Week 6 · Day 1 & Day 2

DB Failure Drill &
MQ Stuck Scenario

Two of the most common and most critical incidents you will face as L2. Today you learn exactly what to do when the database goes down and when the message queue gets stuck.

Day 1 — DB Outage Day 2 — MQ Stuck Outage Drill Queue Monitoring Safe Restart

Day 1 DB Failure Drill — Database Outage Troubleshooting

01 The Simple Idea

Real-life Analogy

Think of the database like the cash register at a supermarket. Every transaction goes through it. If the cash register stops working — the whole store stops. Nobody can pay. Nobody can check stock. Everything freezes.

A DB outage is exactly that. Every service that depends on the database — payment processing, transaction logging, balance updates — all stop the moment the DB goes down. Your job as L2 is to confirm it is the DB, not guess, and follow a clear protocol to get it back.

What causes a DB outage?

Connection pool exhausted — too many open connections, no new ones available. The most common cause in fintech.

DB server crash — the database process stopped. Could be hardware, memory, or a software bug.

Disk full — the database ran out of disk space to write new data. Writes fail, reads may still work.

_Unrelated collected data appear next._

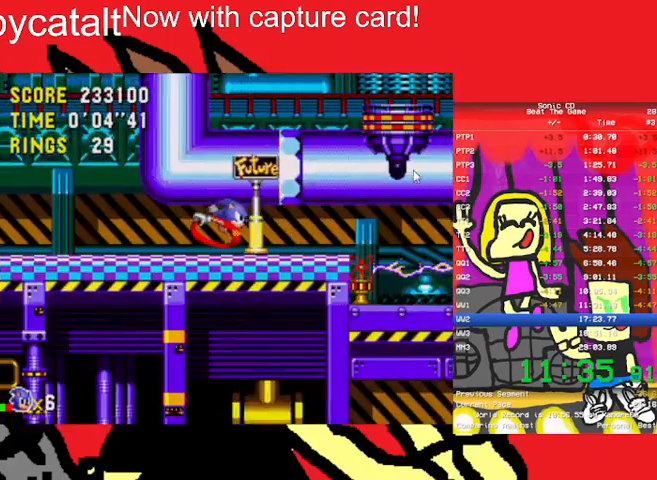
{"buttons": [], "events": []}
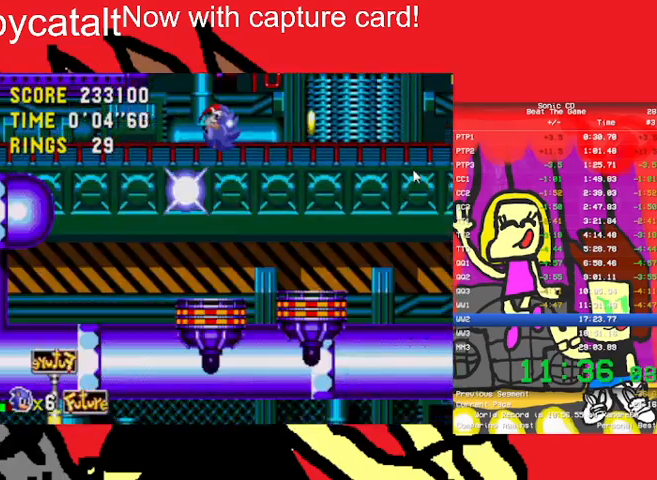
{"buttons": [], "events": []}
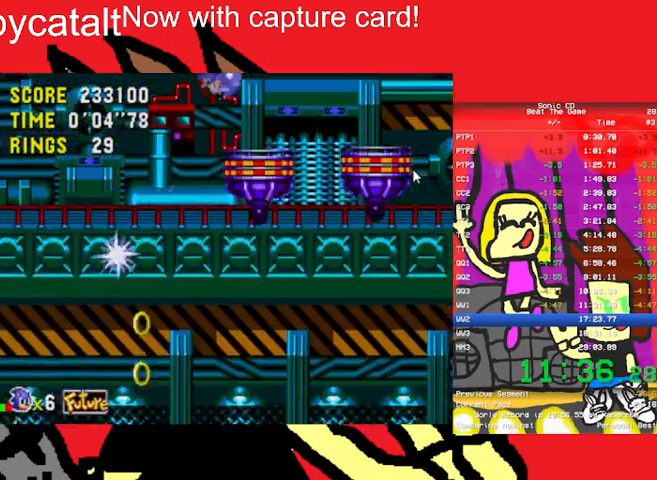
{"buttons": ["A", "B", "DPAD_RIGHT"], "events": [[133, "A", "down"], [133, "B", "down"], [167, "DPAD_RIGHT", "down"]]}
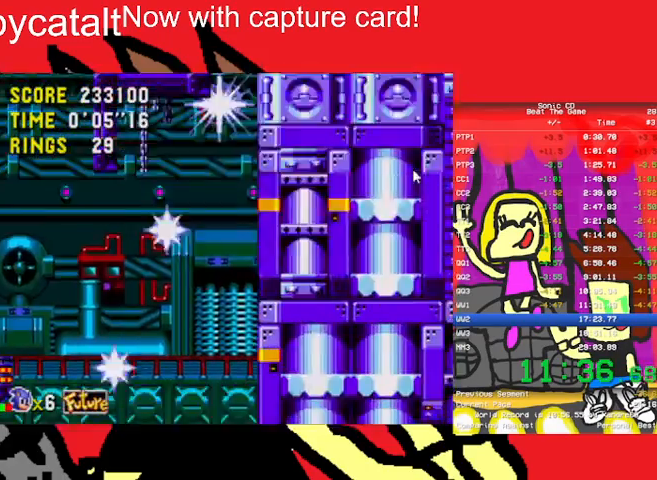
{"buttons": ["DPAD_LEFT"], "events": [[433, "DPAD_RIGHT", "up"], [467, "A", "up"], [467, "B", "up"], [467, "DPAD_LEFT", "down"]]}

Lock contention — a long-running query is holding locks, blocking all other queries from completing.

Network issue — the app server can't reach the DB server. DB is fine but the connection is broken.

02 How to Identify a DB Outage

🔴 Signs That Point to a DB Issue

What you see	What it means	Severity
DB_CONNECTION_TIMEOUT in logs	App tried to connect to DB but waited too long — pool may be full or DB is down	High
Cannot acquire connection from pool	All connections in pool are taken — no new transactions can proceed	High
All transactions FAILED simultaneously	System-wide failure — not isolated. DB is the common dependency.	P1
Logs stopped writing	App cannot write to DB — disk may be full or DB is completely down	P1
Response time spiking on all services	Queries are waiting — DB is slow or locked, not necessarily down	Medium
Only reads work, writes fail	Disk is full — DB can read existing data but cannot write new data	High

03 DB Outage Protocol — What to Do in Order

🚨 Step-by-Step DB Outage Response

Confirm it is the DB — not the app or network

Check the logs first. Look for DB_CONNECTION_TIMEOUT or pool exhausted. Then try to ping the DB server directly. If ping works but DB connection fails — DB process is down. If ping fails — network issue.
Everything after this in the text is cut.